Avoiding unnecessary hospitalization in patients with low-risk acute PE is a benefit of these guidelines. Advocating for the use of factor Xa inhibitors for most patients with VTE, except in the case of antiphospholipid syndrome (for which vitamin K antagonist therapy is preferred), will lead to greater ease of treatment. The guidelines reflect the current uncertainty regarding duration of anticoagulation.

Discussion

The Chest guidelines on VTE are similar to the 2012 and 2016 recommendations from the American College of Chest Physicians.^3,6,7 Both older guidelines suggest anticoagulation therapy for at least 3 months in patients receiving treatment for VTE. The type of VTE event does not affect this treatment duration. For oral anticoagulation, DOACs are preferred given their ease of administration, efficacy and effectiveness in preventing VTE, and favorable adverse effect profile. The use of DOACs helps facilitate the treatment of stable patients with VTE at home if there is no evidence of right heart strain and adequate resources to navigate VTE treatment outside the hospital setting.
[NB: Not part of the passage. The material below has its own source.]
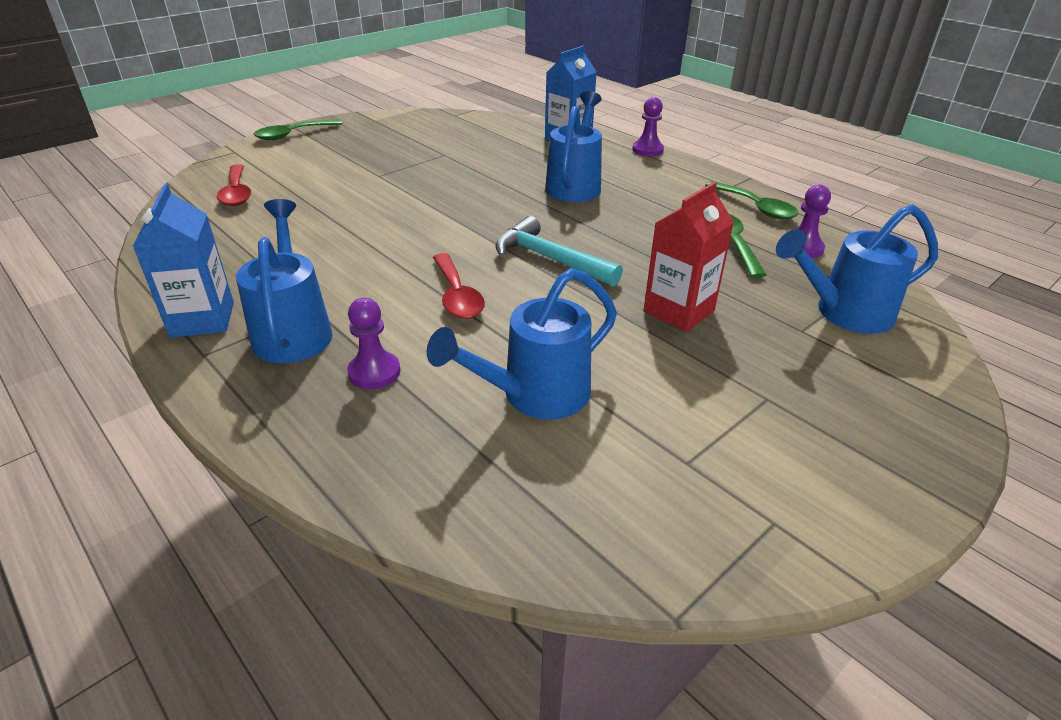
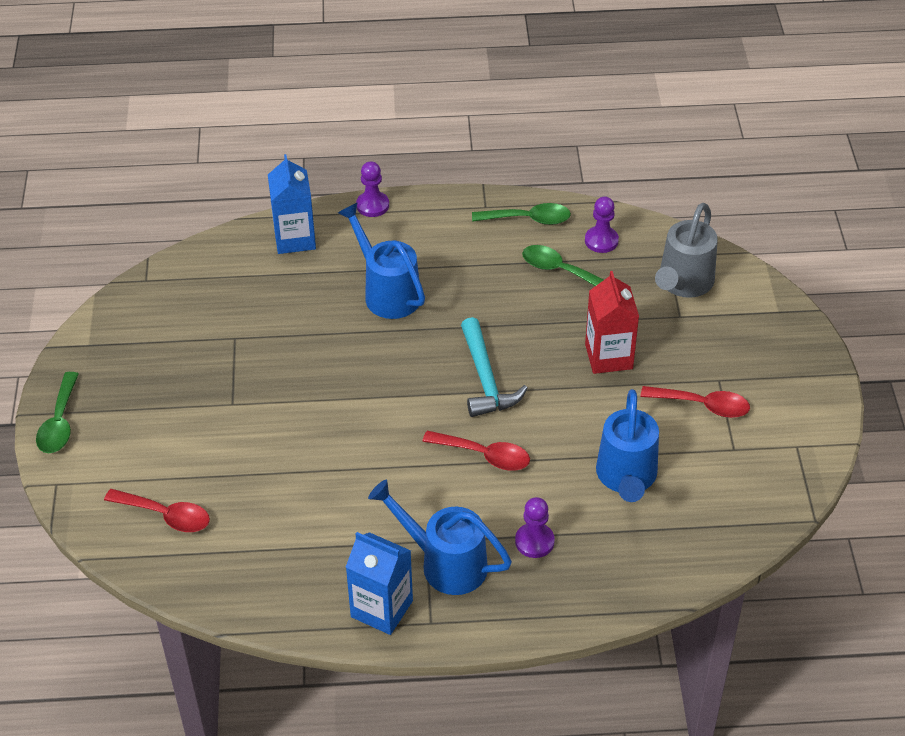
camera: 50 degrees left, 10 degrees up
(550, 259) = (485, 379): turquoise hammer -> turquoise hammer turned 90 degrees counterclockwise
(713, 403) = (702, 405): none -> red spoon
(844, 313) = (683, 284): blue watering can -> grey watering can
Areas in Need of Future Study or Ongoing Research

Further research is needed to determine whether treating incidental PEs reduces mortality in affected patients. Similarly, the benefits and risks of treating isolated subsegmental PEs merit further investigation.^8,9 The guidelines mention catheter-assisted thrombus removal as a treatment modality, but trials highlighting its effectiveness are lacking. Larger and longer trials to identify subgroups of patients who would benefit from longer duration or permanent anticoagulation would be welcome.